Stored entries:

........

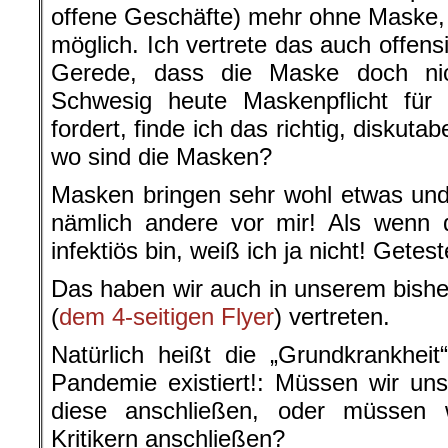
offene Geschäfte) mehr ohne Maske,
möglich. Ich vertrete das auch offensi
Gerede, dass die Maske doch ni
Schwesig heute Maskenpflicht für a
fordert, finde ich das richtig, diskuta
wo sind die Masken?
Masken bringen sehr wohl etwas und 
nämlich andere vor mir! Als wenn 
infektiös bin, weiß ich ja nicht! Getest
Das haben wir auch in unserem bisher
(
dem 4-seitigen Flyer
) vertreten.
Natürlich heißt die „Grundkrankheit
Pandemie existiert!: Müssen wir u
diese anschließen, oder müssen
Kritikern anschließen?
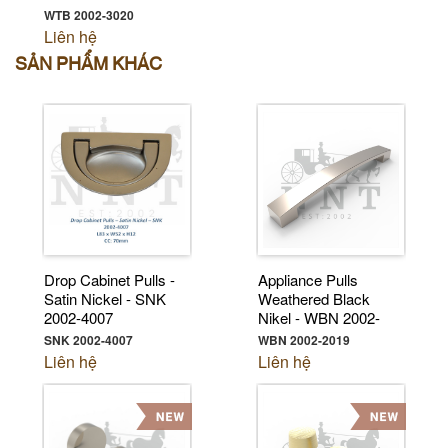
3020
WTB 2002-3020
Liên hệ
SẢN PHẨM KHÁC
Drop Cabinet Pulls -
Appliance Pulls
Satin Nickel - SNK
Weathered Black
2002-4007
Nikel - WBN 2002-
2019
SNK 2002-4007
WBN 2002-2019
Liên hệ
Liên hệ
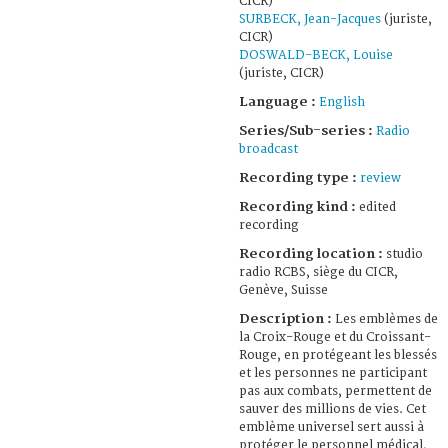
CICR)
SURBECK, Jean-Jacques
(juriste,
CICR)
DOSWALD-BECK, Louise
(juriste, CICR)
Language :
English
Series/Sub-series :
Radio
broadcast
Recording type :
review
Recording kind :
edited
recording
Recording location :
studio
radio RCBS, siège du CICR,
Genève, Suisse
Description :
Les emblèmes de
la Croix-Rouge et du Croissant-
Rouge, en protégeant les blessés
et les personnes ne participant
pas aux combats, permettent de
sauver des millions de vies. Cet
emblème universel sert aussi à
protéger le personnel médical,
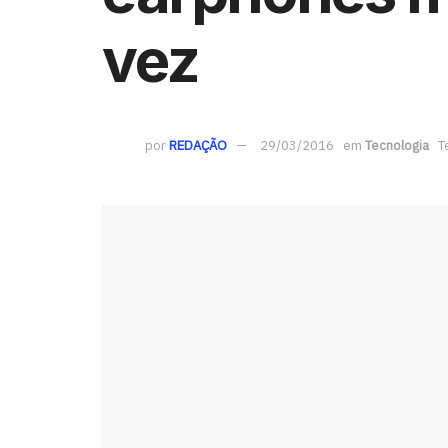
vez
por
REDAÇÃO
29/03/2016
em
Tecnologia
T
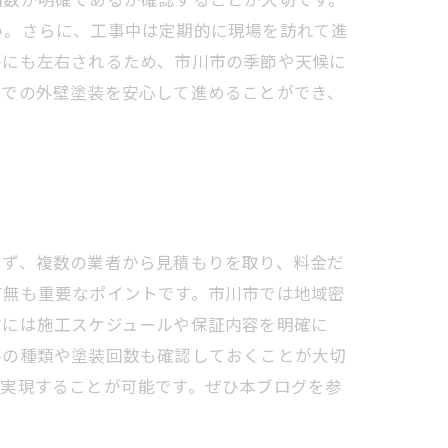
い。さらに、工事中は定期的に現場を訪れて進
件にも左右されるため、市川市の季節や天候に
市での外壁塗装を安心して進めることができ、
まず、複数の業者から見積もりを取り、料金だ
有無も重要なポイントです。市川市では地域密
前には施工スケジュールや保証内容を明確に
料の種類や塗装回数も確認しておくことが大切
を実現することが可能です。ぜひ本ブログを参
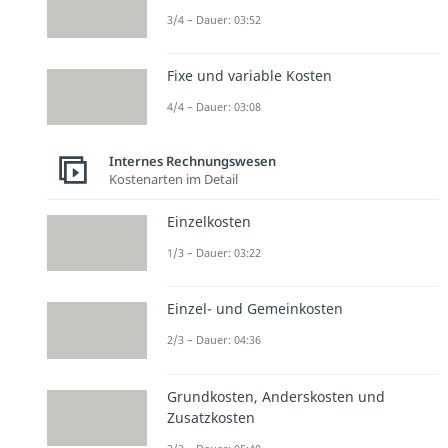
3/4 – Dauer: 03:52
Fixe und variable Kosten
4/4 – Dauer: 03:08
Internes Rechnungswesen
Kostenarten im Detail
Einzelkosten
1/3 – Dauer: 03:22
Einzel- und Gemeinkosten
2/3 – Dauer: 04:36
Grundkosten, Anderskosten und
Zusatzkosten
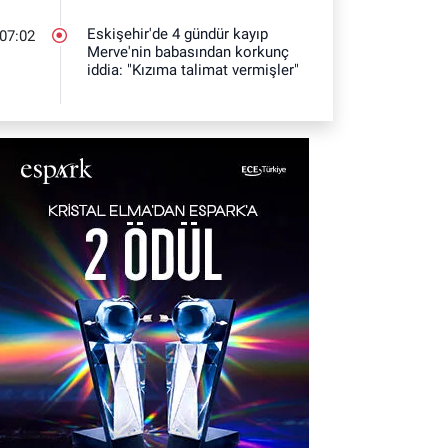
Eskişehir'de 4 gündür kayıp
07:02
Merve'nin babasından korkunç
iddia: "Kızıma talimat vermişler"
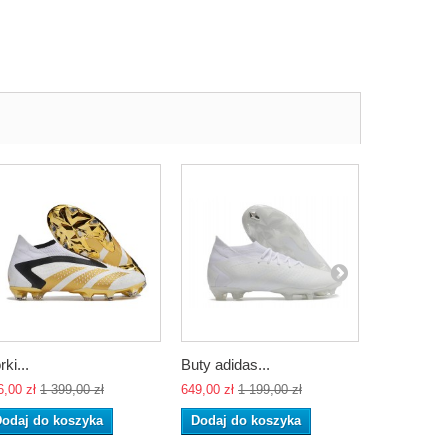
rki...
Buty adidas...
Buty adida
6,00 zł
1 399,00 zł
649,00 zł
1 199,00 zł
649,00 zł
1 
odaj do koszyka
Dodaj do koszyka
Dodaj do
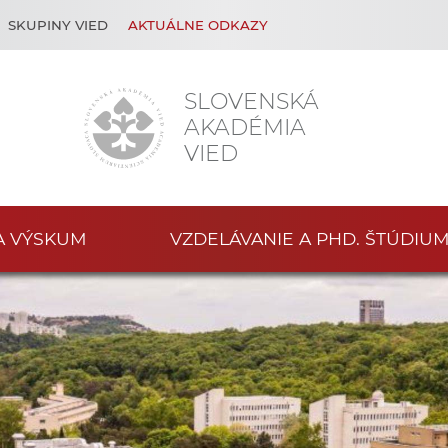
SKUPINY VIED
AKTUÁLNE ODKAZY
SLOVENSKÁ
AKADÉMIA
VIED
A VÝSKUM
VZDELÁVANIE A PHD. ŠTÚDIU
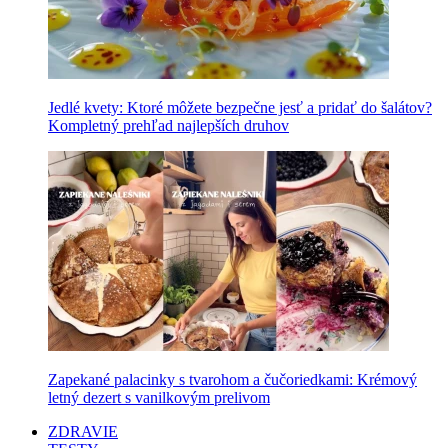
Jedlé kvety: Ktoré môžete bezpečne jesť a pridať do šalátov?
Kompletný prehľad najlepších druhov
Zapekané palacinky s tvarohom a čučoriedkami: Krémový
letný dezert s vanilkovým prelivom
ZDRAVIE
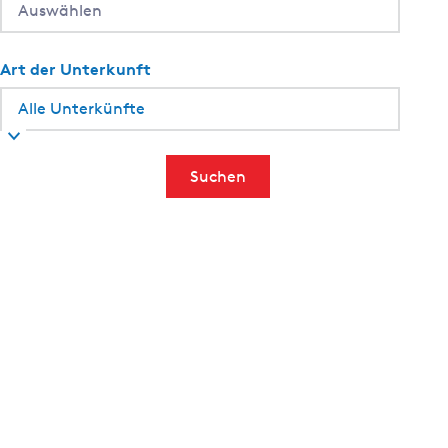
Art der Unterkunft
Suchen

........

■ Exercise description ■
List each line of the stored entries above that contains the string "Rouge", copying every such line in full.

■ Answer to the problem ■
la Croix-Rouge et du Croissant-
Rouge, en protégeant les blessés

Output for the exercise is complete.